Add your frozen greens:
Tip in the spinach and peas. Season with salt and pepper. Let it all cook down gently for 10–15 minutes, stirring now and then — you want soft, not mush.
Boil the pasta:
Cook your pasta in salted boiling water. Add the broccoli florets in the last 2 minutes. Don’t forget to scoop out a mug of starchy pasta water before draining — lifesaver for saucing.
Blitz or don’t:
Now comes your call — leave the sauce chunky, blitz it smooth, or somewhere in between. I usually give it a quick blend with a stick blender so it’s creamy but still has bits.
Bring it together:
Tip the drained pasta and broccoli into the sauce. Add a splash of that pasta water, the Parmesan, and a tablespoon of extra virgin olive oil. Toss it all like you mean it.
Finish strong:
Scatter over some fresh herbs if you’ve got them. Taste. Add salt, pepper, maybe more cheese (always more cheese). Plate it up and serve with a leafy salad or warm bread.

Common Mistakes and How to Dodge Them
Why’s my sauce watery?
Too much pasta water or not enough simmering. Let it cook down a bit or blitz it longer to thicken up.
It tastes a bit bland — help!
You probably need more salt or lemon juice. Frozen spinach and peas need a flavour boost — go bold with seasoning.
My pasta’s stuck together.
Toss it straight into the sauce after draining. If it sits too long, it clumps. Been there.
Do I need a blender for this?
Not at all! A potato masher or just your spoon can do the job if you’re going rustic.
Storage and Reheating
Store any leftovers in an airtight container in the fridge — good for up to 3 days. It reheats nicely in a pan with a splash of water or a drizzle of olive oil.
Microwave? Yep, works too — just cover and stir halfway.
You can freeze the sauce on its own, but skip freezing the pasta unless you’re really in a pinch. Texture gets a bit meh.
Frequently Asked Questions
Can I use fresh spinach instead of frozen?
Absolutely. Just double the amount — it wilts down to nothing.
Is it vegetarian?
Use a veggie-friendly Parmesan-style cheese and you’re golden.
What pasta shape works best?
Shells, fusilli, penne — anything that catches the sauce. I once used orecchiette and it was a dream.
Can I add protein to it?
Sure! Toss in some cooked chicken, prawns, or a poached egg on top.

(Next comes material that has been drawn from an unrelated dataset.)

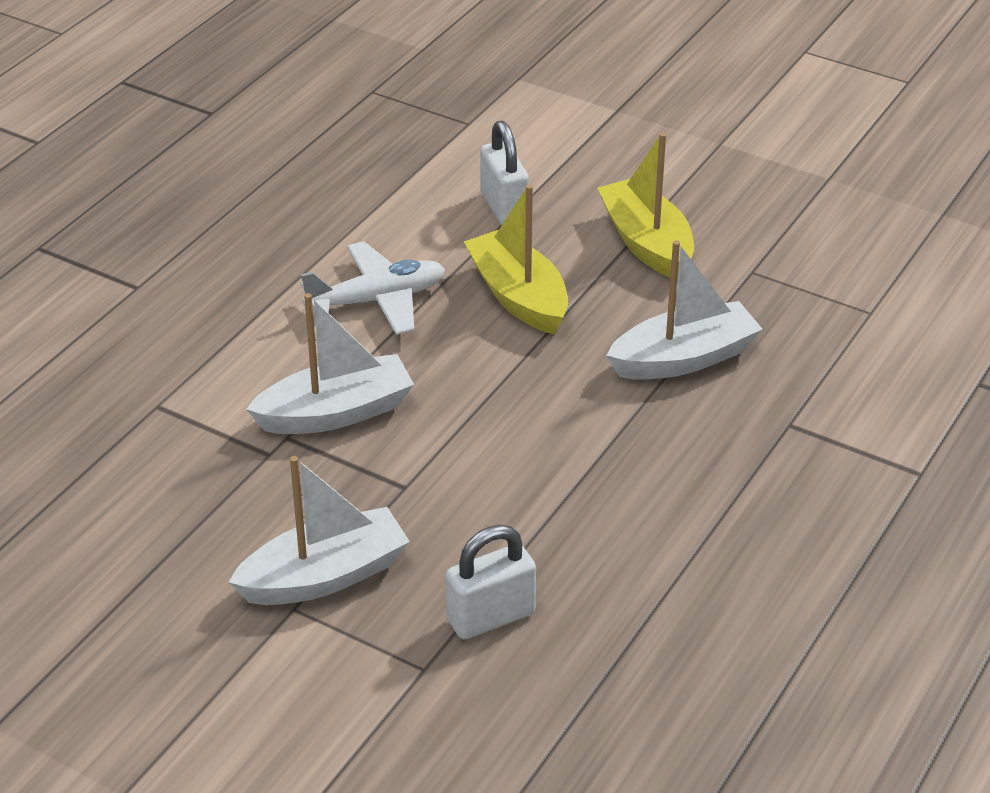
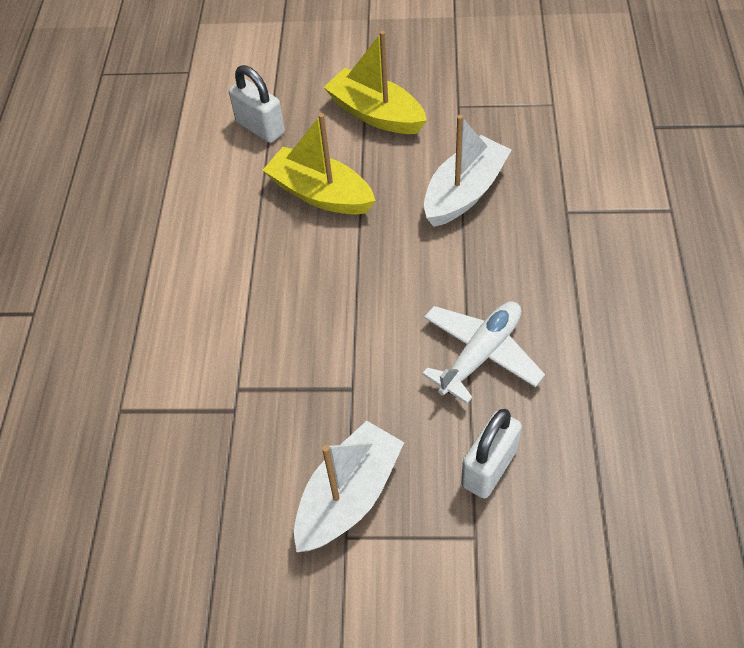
camera: 25 degrees left, 15 degrees up
white boat [246,293,414,434] -> none
white plane [300,242,445,335] -> white plane moved to [422,301,545,404]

Nutrition Facts (Per Serving)
- Calories: ~420
- Fat: 14g
- Carbs: 58g
- Protein: 17g
- Sodium: 280mg
- Sugar: 4g

Jamie Oliver Green Pasta
Description
A bright, veggie-packed pasta tossed in a fresh green sauce made with leeks, peas, spinach and herbs — pure comfort with a health kick.
Ingredients
Instructions
- Sauté spring onions, leek, broccoli stalks, and garlic in oil until soft.
- Add spinach and peas, cook until defrosted and tender.
- Cook pasta in salted water, add broccoli florets in final 2 mins.
- Save pasta water, then drain pasta and broccoli.
- Blend veg sauce (chunky or smooth — up to you).
- Toss pasta with sauce, reserved water, Parmesan, and olive oil.
- Serve with herbs and more cheese if you like.
Notes
- Use a stick blender right in the pan to save dishes.
- Don’t skip the pasta water — it’s gold for texture.
- Taste before serving — salt and lemon go a long way.
- Save leftovers for lunch — it’s just as good cold with a squeeze of lemon.